Re: [PATCH 1/1] iommu/arm-smmu-v3: eliminate a potential memory corruption on Hi16xx soc

From: Robin Murphy
Date: Tue Oct 16 2018 - 05:48:40 EST

On 15/10/18 18:21, Will Deacon wrote:
On Mon, Oct 15, 2018 at 04:36:16PM +0800, Zhen Lei wrote:
ITS translation register map:
0x0000-0x003C Reserved
0x0044-0xFFFC Reserved

The standard GITS_TRANSLATER register in ITS is only 4 bytes, but Hisilicon
expands the next 4 bytes to carry some IMPDEF information. That means, 8 bytes
data will be written to MSIAddress each time.

MSIAddr: |----4bytes----|----4bytes----|
| MSIData | IMPDEF |

There is no problem for ITS, because the next 4 bytes space is reserved in ITS.
But it will overwrite the 4 bytes memory following "sync_count". It's very
luckly that the previous and the next neighbour of "sync_count" are both aligned
by 8 bytes, so no problem is met now.

It's good to explicitly add a workaround:
1. Add gcc __attribute__((aligned(8))) to make sure that "sync_count" is always
aligned by 8 bytes.
2. Add a "u64" union member to make sure the 4 bytes padding is always exist.

There is no functional change.

Signed-off-by: Zhen Lei <thunder.leizhen@xxxxxxxxxx>
drivers/iommu/arm-smmu-v3.c | 3 +++
1 file changed, 3 insertions(+)

diff --git a/drivers/iommu/arm-smmu-v3.c b/drivers/iommu/arm-smmu-v3.c
index 5059d09..a07bc0d 100644
--- a/drivers/iommu/arm-smmu-v3.c
+++ b/drivers/iommu/arm-smmu-v3.c
@@ -586,7 +586,10 @@ struct arm_smmu_device {
struct arm_smmu_strtab_cfg strtab_cfg;
+ union {
+ u64 padding; /* workaround for Hisilicon */
u32 sync_count;
+ } __attribute__((aligned(8)));

Won't this already be aligned by the ABI?

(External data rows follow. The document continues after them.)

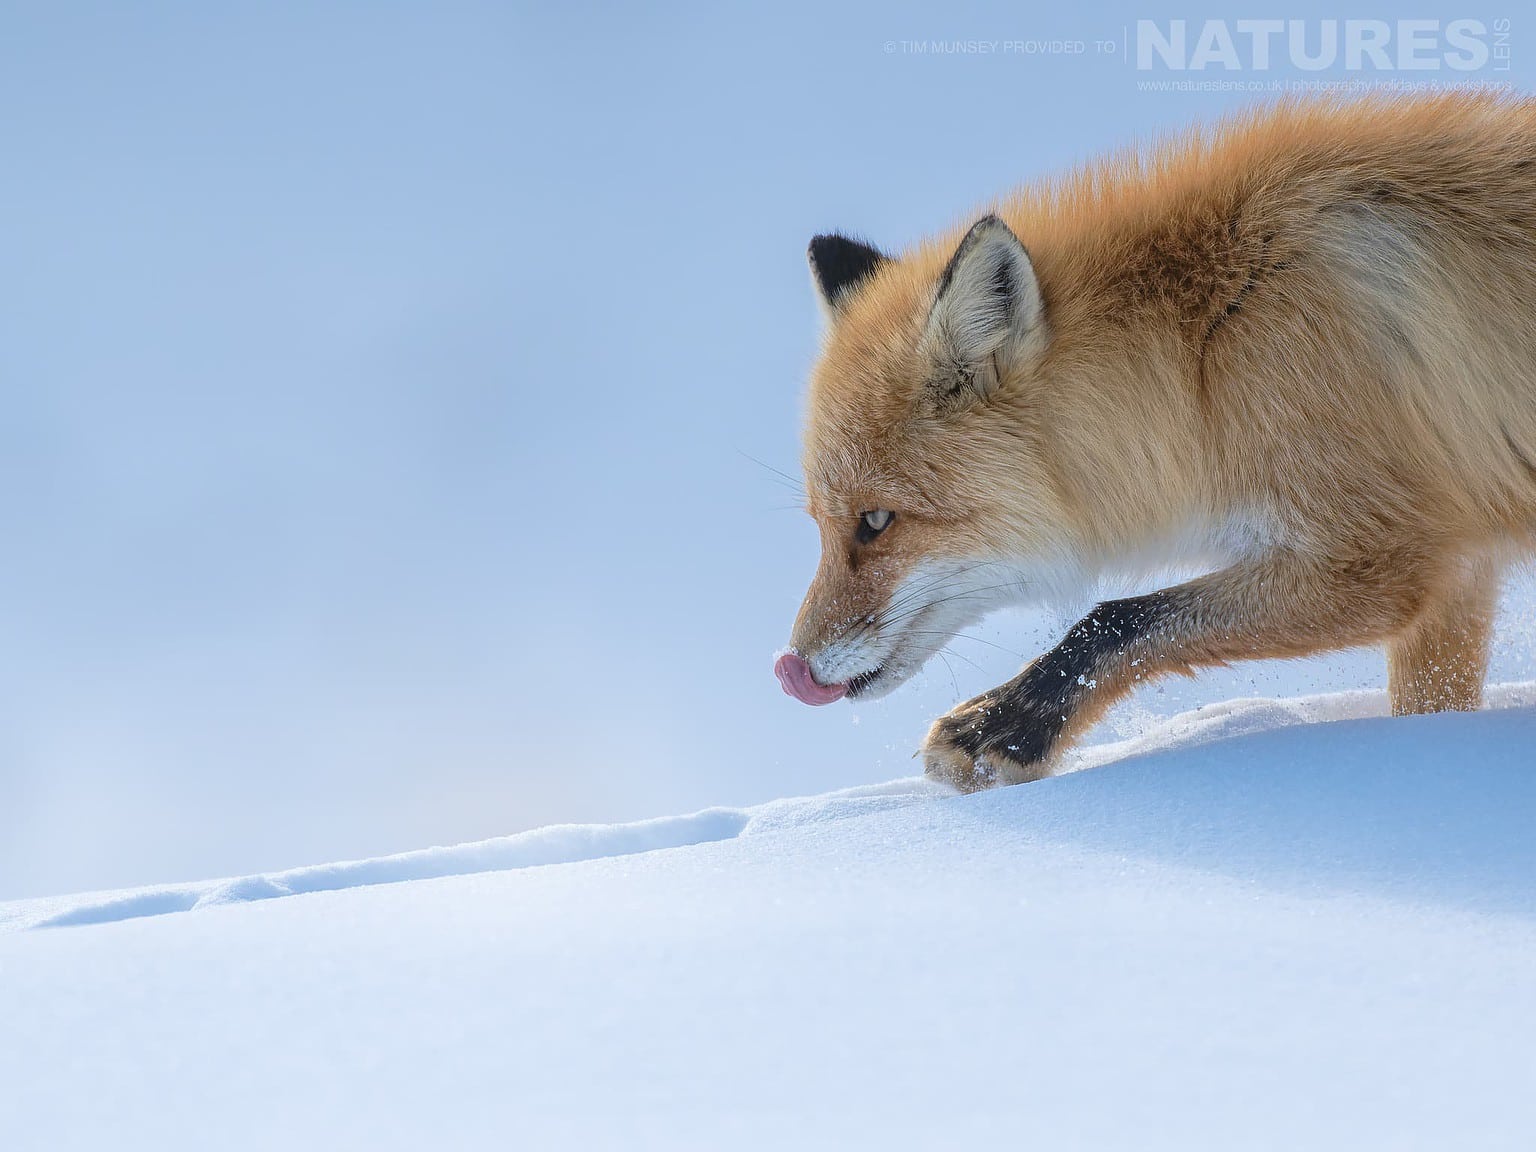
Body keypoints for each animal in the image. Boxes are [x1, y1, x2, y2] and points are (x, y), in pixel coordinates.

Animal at [774, 92, 1536, 792]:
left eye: (877, 521)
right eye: (821, 526)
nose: (792, 668)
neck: (1210, 355)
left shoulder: (1381, 560)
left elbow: (1118, 619)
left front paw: (1007, 728)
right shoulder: (1459, 571)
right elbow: (1429, 706)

Anyway, you'll need to swizzle things for big-endian, I suspect. Maybe you
can do something clever like making sync_count an array of two elements
and determining the offset based on the endianness. Or just keep it simple
like we do for things like struct qrwlock and struct qspinlock and use

I don't think so - the CPUs should only ever be making word accesses to the u32 member, while the SMMU expects to be writing little-endian data to an ITS, so AFAICS the data word will always be at the lower address either way.

Although now that it's come up, the pre-existing issue of whether the byte order *within* that u32 comes out correct after its round-trip through the SMMU is something I need to run away and hurriedly think about...